À cinq heures du matin, le réveil a sonné et rien ne m’avait préparé à cela.
Il fallait tout de suite être opérationnel, recoller les morceaux, avoir la bonne série de gestes.
À six heures la série de gestes n’était pas tout à fait exécutée.
À six heures cinq il aurait fallu être dehors, mais je n’y fus qu’à six heures neuf.
Il fallut courir.
Il fallut soupirer.
Mais l’on attrapa le train de 6h40 et l’on s’y reposa.
Tout cela pour se retrouver devant une classe vide avec un RT60 de quatre secondes.
À trois, on regarde Nuages Flottants de Mikio Naruse, ce qui nous mène à 11h40.
Evidemment, c’est une beauté, même avec une très mauvaise copie et dans des conditions de projection approximatives. Même avec deux étudiantes dont l’une regarde l’écran de son ordinateur portable et l’autre son téléphone.
De temps en temps, lorsqu’il y a une explosion dans le film, un regard furtif pour s’étonner, avant de revenir à l’inessentiel.
Tristesse et solitude.
Je remets en liberté mes deux étudiantes admirables de zèle.
J’écris des mails menaçants aux autres.
Bon, il y a cette étudiante qui est à Paris pour accueillir Xi Jinping, son dictateur chéri et je lui demande d’obtenir du président chinois une attestation de présence. Il y a tous ceux qui sont en stage, malades, en restitution de workshops, etc.

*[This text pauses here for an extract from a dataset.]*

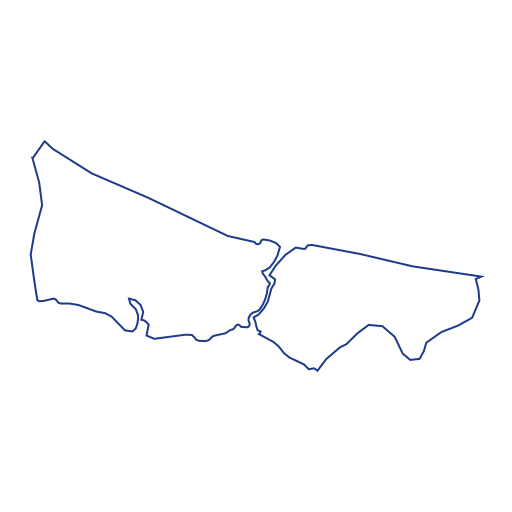 Istanbul, Mercator projection
{"feature_id": "TUR-2265", "entity_name": "Istanbul", "entity_type": "Province", "adm_level": 1, "iso_a3": "TUR", "parent_name": "Turkey", "parent_adm1": "", "projection": "mercator", "projection_center": [28.93, 41.208], "detail": "fine", "context": "isolated", "style": "outline", "palette": "blue", "viewbox_px": 512, "rotation_deg": 0, "n_neighbors": 0, "source": "natural_earth", "source_scale": "10m", "svg_char_len": 1978}
<svg xmlns="http://www.w3.org/2000/svg" viewBox="0 0 512 512"><path d="M44.7,141.3L52.4,148.6L91.7,173.4L148.0,197.7L227.8,236.0L253.6,241.8L254.9,242.4L255.5,243.2L256.2,243.9L257.9,244.2L259.9,243.5L261.5,240.2L263.3,239.5L269.4,240.4L276.0,243.0L280.0,246.8L277.5,255.4L274.1,261.8L269.6,267.7L265.2,270.3L262.2,271.3L262.8,273.6L265.0,276.3L266.5,279.2L268.1,281.6L268.6,282.1L269.9,283.1L269.4,285.0L268.3,286.7L267.8,286.8L266.8,293.6L265.0,299.8L262.5,305.1L259.8,309.4L257.6,311.1L253.0,312.6L250.9,314.2L248.9,317.2L248.5,319.0L248.6,320.5L248.9,322.0L249.7,323.2L249.6,325.1L248.1,327.0L246.9,327.3L241.3,326.9L239.1,324.9L237.6,324.6L236.1,325.6L233.8,328.7L233.0,329.3L230.2,330.1L225.4,333.3L215.1,335.5L212.6,336.4L211.2,337.6L210.1,339.0L208.4,340.3L205.4,341.1L199.0,340.8L196.0,339.7L194.7,337.6L191.9,335.0L185.5,334.7L154.3,338.8L146.5,335.5L148.7,324.6L145.6,321.4L143.8,320.3L141.4,319.8L143.2,311.9L140.6,305.0L135.3,300.2L129.0,298.6L130.3,303.6L135.9,309.4L138.0,315.2L138.1,318.7L137.4,323.7L135.7,328.5L132.5,331.5L125.0,330.4L111.6,316.6L105.0,313.1L96.4,311.6L78.4,305.0L69.4,303.5L60.5,303.5L58.4,302.7L55.6,299.3L53.4,298.6L43.7,300.9L39.1,301.2L37.3,300.1L34.3,280.9L30.7,254.5L34.3,233.7L42.1,205.3L39.2,182.6L32.4,157.9L32.8,158.0L44.6,141.3L44.7,141.3ZM317.5,370.7L314.2,368.3L308.8,369.2L303.9,364.4L289.2,357.4L283.9,353.0L278.5,346.2L273.2,341.8L258.9,334.1L259.9,333.4L260.1,333.2L260.1,332.8L260.6,331.5L257.6,330.2L256.4,326.6L255.4,321.9L253.6,317.4L258.4,314.7L263.6,308.8L267.8,301.6L271.4,288.5L274.5,283.5L275.1,279.4L269.5,275.3L275.6,265.8L285.4,254.9L295.7,247.6L303.5,248.9L305.1,248.9L307.7,245.4L311.8,244.9L360.5,254.1L412.3,266.3L481.3,276.6L475.8,279.0L478.4,289.5L479.4,300.4L472.1,317.8L458.0,325.6L441.3,332.1L426.3,342.7L423.9,351.0L419.5,358.9L410.2,359.9L402.7,353.6L394.7,336.8L382.4,326.2L368.7,324.9L357.3,333.4L346.4,344.2L339.9,347.4L326.3,359.0L317.5,370.7Z" fill="none" stroke="#1e3a8a" stroke-width="2"/></svg>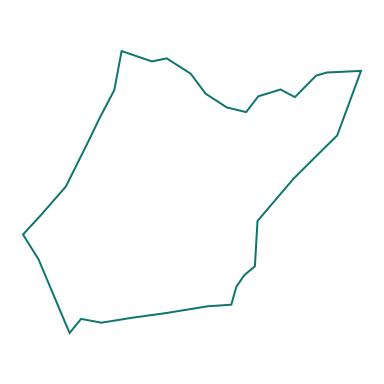 Kanem, Kanem, Chad (Equal Earth projection)
{"feature_id": "50815135B90270246712933", "entity_name": "Kanem", "entity_type": "district", "adm_level": 2, "iso_a3": "TCD", "parent_name": "Chad", "parent_adm1": "Kanem", "projection": "equal_earth", "projection_center": [15.3, 14.131], "detail": "fine", "context": "isolated", "style": "outline", "palette": "teal", "viewbox_px": 384, "rotation_deg": 0, "n_neighbors": 0, "source": "geoboundaries", "source_scale": "gbopen_adm2", "svg_char_len": 584}
<svg xmlns="http://www.w3.org/2000/svg" viewBox="0 0 384 384"><path d="M361.0,70.9L326.9,72.5L316.0,75.7L294.9,97.1L280.5,89.5L258.3,96.3L246.1,112.1L226.7,107.4L205.5,93.6L190.7,73.7L166.7,58.4L151.9,61.4L121.6,51.1L114.3,90.1L100.1,117.1L86.6,145.0L65.8,186.6L40.1,216.0L23.0,234.5L38.6,259.5L49.8,286.1L65.1,322.5L66.3,325.2L69.6,332.9L81.1,318.9L101.4,322.7L132.4,317.7L165.1,313.2L208.1,306.2L217.9,305.6L231.3,304.7L236.3,286.8L244.2,275.3L254.9,266.2L257.5,221.0L293.5,178.7L321.0,151.4L337.2,135.4L341.2,124.6L361.0,70.9Z" fill="none" stroke="#0f766e" stroke-width="2"/></svg>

Tout le monde a une bonne raison de n’être pas là.
C’est rassurant.
Je programme un contrôle sur table de quatre heure pour la rentrée.
J’avance sur divers projets.
C’était bien la peine de se lever aux aurores, m’étais-je dit.
Pause poulet frit. Tarte au citron meringuée et café.
L’après-midi, c’est mieux et plus constructif.
J’aime écouter les étudiants de troisième année parler de leur travail pendant dix minutes sans interruptions et sans questions.
C’est disruptif et instructif.
Après, je suis allé m’acheter une cinquantaine de paire de chaussettes, une salade de lentilles, une tablette de chocolat noir 78% de cacao, deux pommes Fuji, un sandwich saumon-aneth et une bouteille d’eau minérale de la source Montclar, spécialement sélectionnée pour moi par Monoprix. J’en ai les larmes aux yeux.
Et je suis rentré, par le bus C3, arrêt Malo Plage. Dans le vent, jusqu’à l’Escale.
Chambre 317.
J’y suis.
Nous y sommes.
Avec vue sur la mer et sur le FRAC.
Il vente. C’est beau et un peu effrayant.
Comme je m’ennuie je poste quelques phrases pleines de mépris de classe sur Facebook, dans l’espoir de m’attirer une volée de commentaires haineux. Ca ne manque pas et ça me fait ma fin d’après-midi.
Dîner frugal. Et maintenant, temps calme.